▶ _Work instructions_
Reproduce every line of the data below word for word, leaving out the pictures.

Records:

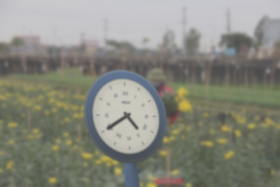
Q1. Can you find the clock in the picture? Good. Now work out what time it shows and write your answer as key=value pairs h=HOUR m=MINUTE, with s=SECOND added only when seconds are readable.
h=4 m=40
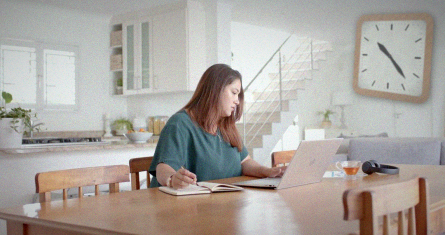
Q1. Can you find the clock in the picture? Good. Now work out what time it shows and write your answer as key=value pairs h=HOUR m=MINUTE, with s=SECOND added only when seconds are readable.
h=10 m=23
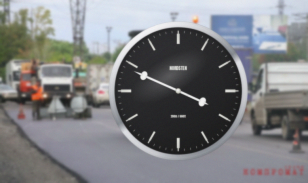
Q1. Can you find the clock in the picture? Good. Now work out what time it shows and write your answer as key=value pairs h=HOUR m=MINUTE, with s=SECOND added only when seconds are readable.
h=3 m=49
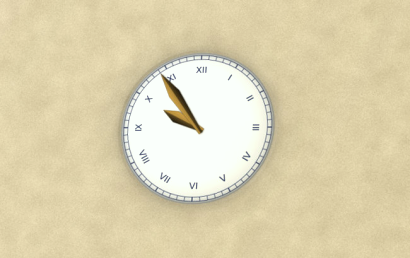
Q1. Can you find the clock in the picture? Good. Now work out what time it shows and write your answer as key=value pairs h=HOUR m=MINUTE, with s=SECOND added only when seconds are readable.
h=9 m=54
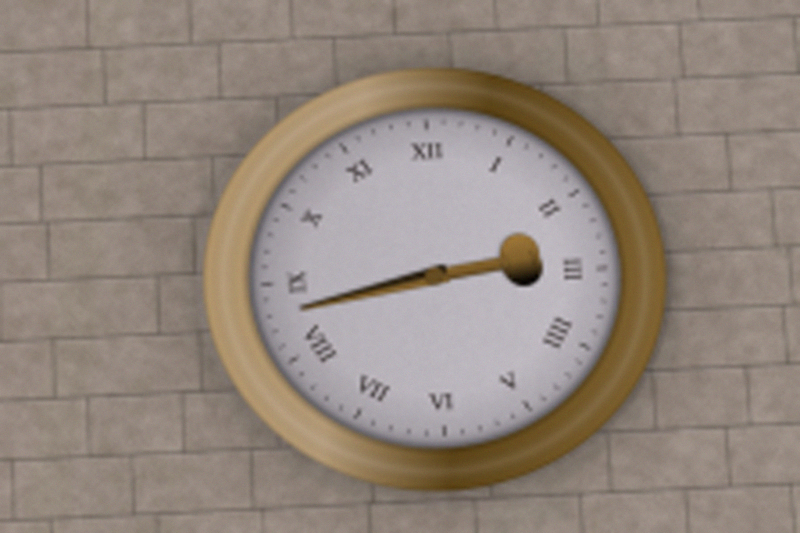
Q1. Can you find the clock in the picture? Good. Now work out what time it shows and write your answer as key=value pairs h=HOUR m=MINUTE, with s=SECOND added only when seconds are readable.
h=2 m=43
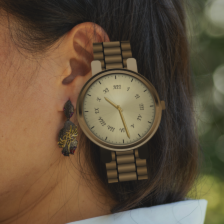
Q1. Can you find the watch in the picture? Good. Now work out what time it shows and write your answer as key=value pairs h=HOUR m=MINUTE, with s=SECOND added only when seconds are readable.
h=10 m=28
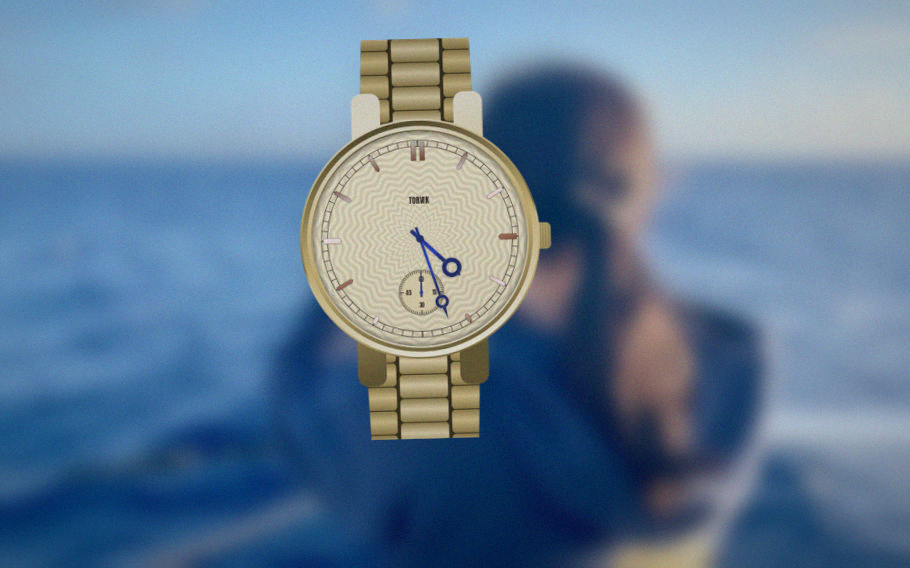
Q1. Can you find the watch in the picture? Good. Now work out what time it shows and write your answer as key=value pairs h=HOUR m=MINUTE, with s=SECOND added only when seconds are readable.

▶ _Exercise output_
Q1. Can you find the clock in the picture? Good. Now work out what time it shows and write your answer as key=value pairs h=HOUR m=MINUTE, with s=SECOND added only when seconds are readable.
h=4 m=40
Q1. Can you find the clock in the picture? Good. Now work out what time it shows and write your answer as key=value pairs h=HOUR m=MINUTE, with s=SECOND added only when seconds are readable.
h=10 m=23
Q1. Can you find the clock in the picture? Good. Now work out what time it shows and write your answer as key=value pairs h=HOUR m=MINUTE, with s=SECOND added only when seconds are readable.
h=3 m=49
Q1. Can you find the clock in the picture? Good. Now work out what time it shows and write your answer as key=value pairs h=HOUR m=MINUTE, with s=SECOND added only when seconds are readable.
h=9 m=54
Q1. Can you find the clock in the picture? Good. Now work out what time it shows and write your answer as key=value pairs h=HOUR m=MINUTE, with s=SECOND added only when seconds are readable.
h=2 m=43
Q1. Can you find the watch in the picture? Good. Now work out what time it shows and write your answer as key=value pairs h=HOUR m=MINUTE, with s=SECOND added only when seconds are readable.
h=10 m=28
Q1. Can you find the watch in the picture? Good. Now work out what time it shows and write your answer as key=value pairs h=HOUR m=MINUTE, with s=SECOND added only when seconds are readable.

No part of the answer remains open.